Entendiendo las Regulaciones de Facturación en Portugal
En Portugal, la facturación está regida por un robusto marco legal diseñado para mejorar la administración fiscal y combatir la evasión, principalmente basado en la Ley del IVA portuguesa (Código do Imposto sobre o Valor Acrescentado – CIVA) y el Decreto-Ley n.º 28/2019. El artículo 36 de la CIVA establece que se debe emitir una factura para todos los suministros de bienes y servicios, incluyendo exportaciones y suministros intra-comunitarios, así como cualquier pago anticipado. El marco legal asegura que las facturas electrónicas tengan el mismo estatus legal que las facturas en papel, siempre que cumplan con los requisitos de autenticidad e integridad.
Para ser compliant, las facturas deben contener información específica obligatoria. Esto incluye el nombre de tu empresa, dirección y Número de Identificación Fiscal (NIF), junto con los mismos datos de tu cliente. Crucialmente, cada factura necesita un número de factura único, la fecha de emisión, la fecha de vencimiento del pago, una descripción detallada de los bienes o servicios, el monto total a pagar y las tasas de IVA aplicables. Además, todas las facturas, ya sean en papel o electrónicas, deben incluir un código de documento único (ATCUD) y un código QR, generado por software certificado por la AT, para asegurar la trazabilidad y autenticidad.
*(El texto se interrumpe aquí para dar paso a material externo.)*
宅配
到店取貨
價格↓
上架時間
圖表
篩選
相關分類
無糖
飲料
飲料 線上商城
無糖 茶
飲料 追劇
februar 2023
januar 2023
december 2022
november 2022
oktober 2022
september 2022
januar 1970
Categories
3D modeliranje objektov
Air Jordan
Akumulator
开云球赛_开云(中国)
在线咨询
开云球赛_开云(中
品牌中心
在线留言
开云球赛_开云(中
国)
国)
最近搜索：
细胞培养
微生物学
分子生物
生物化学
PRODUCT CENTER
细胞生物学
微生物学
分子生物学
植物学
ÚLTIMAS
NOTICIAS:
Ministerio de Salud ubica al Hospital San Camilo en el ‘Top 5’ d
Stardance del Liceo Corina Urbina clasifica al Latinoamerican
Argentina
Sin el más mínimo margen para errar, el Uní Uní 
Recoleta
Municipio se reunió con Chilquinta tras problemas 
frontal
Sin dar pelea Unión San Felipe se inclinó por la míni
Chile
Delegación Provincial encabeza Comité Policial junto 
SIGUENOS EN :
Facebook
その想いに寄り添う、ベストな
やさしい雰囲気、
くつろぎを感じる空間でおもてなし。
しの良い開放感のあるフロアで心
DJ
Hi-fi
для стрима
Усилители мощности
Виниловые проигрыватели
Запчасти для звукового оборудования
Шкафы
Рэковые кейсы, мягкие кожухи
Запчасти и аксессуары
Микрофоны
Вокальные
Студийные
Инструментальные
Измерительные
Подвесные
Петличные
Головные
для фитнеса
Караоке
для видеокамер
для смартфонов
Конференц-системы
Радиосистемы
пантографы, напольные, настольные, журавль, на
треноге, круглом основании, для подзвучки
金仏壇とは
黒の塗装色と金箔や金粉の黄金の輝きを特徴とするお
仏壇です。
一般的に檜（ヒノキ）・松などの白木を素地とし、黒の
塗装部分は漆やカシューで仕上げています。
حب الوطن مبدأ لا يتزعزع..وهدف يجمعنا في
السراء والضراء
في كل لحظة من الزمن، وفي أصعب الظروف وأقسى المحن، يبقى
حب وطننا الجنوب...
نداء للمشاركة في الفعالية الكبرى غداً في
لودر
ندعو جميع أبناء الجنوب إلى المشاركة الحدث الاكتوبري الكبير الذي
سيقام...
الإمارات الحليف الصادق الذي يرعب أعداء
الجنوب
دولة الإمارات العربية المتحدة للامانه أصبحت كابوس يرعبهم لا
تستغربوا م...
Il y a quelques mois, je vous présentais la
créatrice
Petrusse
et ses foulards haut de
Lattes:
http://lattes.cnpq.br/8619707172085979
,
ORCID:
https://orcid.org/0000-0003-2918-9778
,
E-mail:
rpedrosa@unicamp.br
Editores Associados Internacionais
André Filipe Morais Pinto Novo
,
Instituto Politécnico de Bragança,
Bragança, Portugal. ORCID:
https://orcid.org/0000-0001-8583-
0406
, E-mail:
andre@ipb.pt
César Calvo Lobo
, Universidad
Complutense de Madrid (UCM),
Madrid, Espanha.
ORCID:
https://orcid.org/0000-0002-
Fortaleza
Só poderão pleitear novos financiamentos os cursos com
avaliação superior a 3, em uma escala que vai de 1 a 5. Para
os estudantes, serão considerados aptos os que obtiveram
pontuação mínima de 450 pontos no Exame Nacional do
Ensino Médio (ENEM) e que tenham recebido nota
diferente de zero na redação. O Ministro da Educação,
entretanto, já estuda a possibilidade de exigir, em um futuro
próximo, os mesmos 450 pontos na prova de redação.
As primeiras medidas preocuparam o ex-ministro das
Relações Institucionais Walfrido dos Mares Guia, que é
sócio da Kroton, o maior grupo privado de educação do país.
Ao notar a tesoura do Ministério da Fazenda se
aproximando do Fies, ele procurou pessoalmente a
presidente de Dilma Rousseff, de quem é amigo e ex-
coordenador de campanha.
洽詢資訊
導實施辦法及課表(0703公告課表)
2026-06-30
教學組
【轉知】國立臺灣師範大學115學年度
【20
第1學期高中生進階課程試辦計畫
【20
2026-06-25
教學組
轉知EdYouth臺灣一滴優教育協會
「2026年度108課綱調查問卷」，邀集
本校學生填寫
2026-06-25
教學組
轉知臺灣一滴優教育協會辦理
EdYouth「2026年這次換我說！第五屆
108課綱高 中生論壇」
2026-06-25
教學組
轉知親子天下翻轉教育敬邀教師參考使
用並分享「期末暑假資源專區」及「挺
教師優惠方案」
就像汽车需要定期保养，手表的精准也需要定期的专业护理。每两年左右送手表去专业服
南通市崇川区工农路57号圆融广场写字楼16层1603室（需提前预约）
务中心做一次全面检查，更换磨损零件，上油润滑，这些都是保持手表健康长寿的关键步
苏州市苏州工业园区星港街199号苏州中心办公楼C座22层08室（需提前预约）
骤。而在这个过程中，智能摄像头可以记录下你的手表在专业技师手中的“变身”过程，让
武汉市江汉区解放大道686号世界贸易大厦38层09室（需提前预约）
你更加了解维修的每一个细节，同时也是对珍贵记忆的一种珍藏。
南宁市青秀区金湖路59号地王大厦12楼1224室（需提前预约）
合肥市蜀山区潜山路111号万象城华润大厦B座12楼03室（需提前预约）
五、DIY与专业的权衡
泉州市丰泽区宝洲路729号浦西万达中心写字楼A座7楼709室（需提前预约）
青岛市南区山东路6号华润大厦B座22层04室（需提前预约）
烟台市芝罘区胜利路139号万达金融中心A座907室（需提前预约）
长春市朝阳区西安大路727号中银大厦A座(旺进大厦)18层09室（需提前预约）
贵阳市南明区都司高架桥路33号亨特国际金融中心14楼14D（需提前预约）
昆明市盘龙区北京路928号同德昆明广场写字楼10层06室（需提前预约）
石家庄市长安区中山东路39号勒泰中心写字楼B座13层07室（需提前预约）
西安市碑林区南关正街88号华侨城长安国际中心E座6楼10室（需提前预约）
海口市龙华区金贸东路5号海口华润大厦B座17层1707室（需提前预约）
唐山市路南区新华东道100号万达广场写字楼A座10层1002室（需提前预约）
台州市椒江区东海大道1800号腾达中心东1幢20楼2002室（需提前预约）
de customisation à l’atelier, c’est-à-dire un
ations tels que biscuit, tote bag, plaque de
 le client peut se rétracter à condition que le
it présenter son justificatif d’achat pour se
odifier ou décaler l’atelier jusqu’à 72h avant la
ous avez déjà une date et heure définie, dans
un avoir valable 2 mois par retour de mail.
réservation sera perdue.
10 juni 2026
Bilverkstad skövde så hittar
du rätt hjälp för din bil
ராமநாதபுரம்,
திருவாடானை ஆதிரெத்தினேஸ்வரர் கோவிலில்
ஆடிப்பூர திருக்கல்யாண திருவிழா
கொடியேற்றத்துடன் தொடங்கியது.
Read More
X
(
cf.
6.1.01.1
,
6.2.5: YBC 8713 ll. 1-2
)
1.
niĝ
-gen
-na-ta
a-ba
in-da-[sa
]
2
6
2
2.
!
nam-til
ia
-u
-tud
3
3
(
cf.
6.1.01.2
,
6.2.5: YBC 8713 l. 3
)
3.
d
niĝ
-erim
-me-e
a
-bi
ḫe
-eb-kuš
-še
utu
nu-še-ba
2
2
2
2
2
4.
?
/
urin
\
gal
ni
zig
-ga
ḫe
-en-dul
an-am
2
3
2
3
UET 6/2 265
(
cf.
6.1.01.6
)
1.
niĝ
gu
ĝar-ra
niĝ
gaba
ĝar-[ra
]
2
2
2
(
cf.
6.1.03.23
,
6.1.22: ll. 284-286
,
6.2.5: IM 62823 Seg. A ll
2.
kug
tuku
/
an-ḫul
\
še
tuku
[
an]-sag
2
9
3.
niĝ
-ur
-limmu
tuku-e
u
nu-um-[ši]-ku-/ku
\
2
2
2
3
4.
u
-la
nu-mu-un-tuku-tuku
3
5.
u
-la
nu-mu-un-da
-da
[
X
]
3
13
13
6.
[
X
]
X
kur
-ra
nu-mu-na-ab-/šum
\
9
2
El incumplimiento de estas regulaciones puede acarrear sanciones significativas. Por ejemplo, no emitir una factura legalmente compliant, o emitir una que carezca de la información requerida, puede resultar en multas que oscilan entre €150 y €3,750 por infracción. Utilizar software de facturación no certificado puede acarrear multas aún mayores, de aproximadamente €3,000 hasta €18,750. Además, la presentación tardía o faltante de SAF-T (Standard Audit File for Tax) también puede desencadenar sanciones.